── DOCUMENT EXCERPT ──

[Mailman-Users] Filtering out duplicate emails

Sat Feb 27 17:06:57 CET 2010

Chiang Wu wrote:

>So I'm trying to implement a custom handler in Mailman and I'm a bit stuck.
>I wrote up some Python code in order to try to compare an email to a file to
>try to not sent out the e-mail if the email's message matches something in
>the text file. I can't seem to find any examples of custom handlers, so this
>is what I came up with so far. Any help would be appreciated.

You apparently found ToOutgoing.py. That and all the other handlers in
Mailman/Handlers/ are examples of handlers. The only difference
between these and 'custom' handlers is the fact that these are in the
default pipeline.

Have you read the FAQ at <http://wiki.list.org/x/l4A9>?

>#pythonhandlerv2.py
>#Version 2
>
>#Receive E-mail.
>#Compare e-mail to filter file.
>#Compare Content vs a file. File will have messages that should be examined
>against the current email.
>#If matches, remove ToOutgoing from the pipeline in the message's metadata.
>
>import sys
>
>from Mailman import mm_cfg
>from Mailman import Errors
>from Mailman.Logging.Syslog import syslog
>from Mailman.Queue.sbcache import get_switchboard

The module level imports above are fine, but note that all module level
code will be executed when the module is imported and before the
modules process() function is called.

># gets all the lines of the message
>msgtext = str(msg)

That means that the above throws an exception immediately because msg
is undefined. All of this needs to be in the process() function
definition.

>#test to see if log file catches the message
>
>FILE = open('log.txt', 'w')
>FILE.writelines(msgtxt)
>

The stuff below could be also in the process() definition or in a
separate function definition called from within process. If it's at
the module level as here, it will be executed once only the first time
IncomingRunner imports the handler and then never again.

>
>message = []
>n=0
>inputline = ''
>fullline = ''
>infile = file('test.txt', 'r')
>
>inputline = infile.readline()
>
>
>while True:
>
>   if len(inputline) == 0: #EOF if length = 0. Breaks out of the while loop
>      break
>
>   else:   #read in between delimiter and other delimiter (~~) and place
>into message
>
>      if inputline == '~~\n':
>         message.append(fullline)
>         fullline = ''
>         n+=1
>         inputline = infile.readline()
>
>      else:
>         fullline += inputline
>         inputline = infile.readline()
>
>n-=1
>
>#print repr(strvalue2)
>
>
>while n>=0:
>
>   message[n]=message[n][:-1] #Removes the last new line character (\n) in
>the message
>   #print repr(message[n])
>   #compare message[] to the email text. if matches, break and exit program
>   if message[n] in msgtext:
>      sys.exit(0)
>
>
>   else: #else keep looping until end of loop and place outgoing.py after
>the loop
>      n-=1

See below...

───
── LISTED ENTRIES ──

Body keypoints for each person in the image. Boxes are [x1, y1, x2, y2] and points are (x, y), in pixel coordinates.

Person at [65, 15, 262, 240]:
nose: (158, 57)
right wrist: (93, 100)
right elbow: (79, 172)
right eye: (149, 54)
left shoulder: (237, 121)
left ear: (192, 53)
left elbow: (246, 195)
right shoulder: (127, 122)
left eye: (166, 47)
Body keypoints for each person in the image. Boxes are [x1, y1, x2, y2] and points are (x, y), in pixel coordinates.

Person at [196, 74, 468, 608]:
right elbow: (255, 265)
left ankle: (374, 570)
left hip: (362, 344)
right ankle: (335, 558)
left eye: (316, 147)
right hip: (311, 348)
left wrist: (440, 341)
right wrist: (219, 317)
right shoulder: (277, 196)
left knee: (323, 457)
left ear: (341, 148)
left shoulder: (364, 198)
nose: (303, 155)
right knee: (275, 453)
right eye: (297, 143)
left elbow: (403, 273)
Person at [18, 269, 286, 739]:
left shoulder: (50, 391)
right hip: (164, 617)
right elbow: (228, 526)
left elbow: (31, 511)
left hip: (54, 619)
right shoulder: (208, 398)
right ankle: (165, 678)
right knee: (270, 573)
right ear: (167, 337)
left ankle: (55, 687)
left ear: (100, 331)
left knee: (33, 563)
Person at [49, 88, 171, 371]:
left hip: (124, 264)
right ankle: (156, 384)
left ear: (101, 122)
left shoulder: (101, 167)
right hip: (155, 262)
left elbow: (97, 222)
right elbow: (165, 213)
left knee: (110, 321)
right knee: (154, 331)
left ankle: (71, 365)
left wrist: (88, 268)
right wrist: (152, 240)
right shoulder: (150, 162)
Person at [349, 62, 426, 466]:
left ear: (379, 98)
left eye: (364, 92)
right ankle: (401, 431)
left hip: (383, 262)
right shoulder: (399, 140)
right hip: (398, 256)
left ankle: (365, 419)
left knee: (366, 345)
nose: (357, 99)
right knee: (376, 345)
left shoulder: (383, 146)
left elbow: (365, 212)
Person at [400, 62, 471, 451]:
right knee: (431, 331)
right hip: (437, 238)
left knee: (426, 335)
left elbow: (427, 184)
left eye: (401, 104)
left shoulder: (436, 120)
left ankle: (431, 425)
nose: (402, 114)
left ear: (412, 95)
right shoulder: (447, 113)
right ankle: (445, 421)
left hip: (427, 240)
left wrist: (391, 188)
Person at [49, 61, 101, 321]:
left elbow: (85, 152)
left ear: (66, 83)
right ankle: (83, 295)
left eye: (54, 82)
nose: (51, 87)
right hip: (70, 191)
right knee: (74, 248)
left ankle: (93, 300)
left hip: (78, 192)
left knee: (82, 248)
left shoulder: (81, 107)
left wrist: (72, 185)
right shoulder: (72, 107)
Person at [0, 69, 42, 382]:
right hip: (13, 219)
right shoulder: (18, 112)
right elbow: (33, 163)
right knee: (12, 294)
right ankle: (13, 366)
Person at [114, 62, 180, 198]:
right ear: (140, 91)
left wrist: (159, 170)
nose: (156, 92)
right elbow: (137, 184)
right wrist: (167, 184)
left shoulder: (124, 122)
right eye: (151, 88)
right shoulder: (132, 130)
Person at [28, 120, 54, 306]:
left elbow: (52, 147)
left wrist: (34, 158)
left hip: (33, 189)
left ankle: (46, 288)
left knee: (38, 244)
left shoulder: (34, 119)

───

● **TASK STATEMENT**: In the Mailman forum reply, update the passage starting at "You apparently found" and ending at "FAQ at <http://wiki.list.org/x/l4A9>?", changing "default pipeline" to "standard pipeline".

● **YOUR RESPONSE**:
You apparently found ToOutgoing.py. That and all the other handlers in
Mailman/Handlers/ are examples of handlers. The only difference
between these and 'custom' handlers is the fact that these are in the
standard pipeline.

Have you read the FAQ at <http://wiki.list.org/x/l4A9>?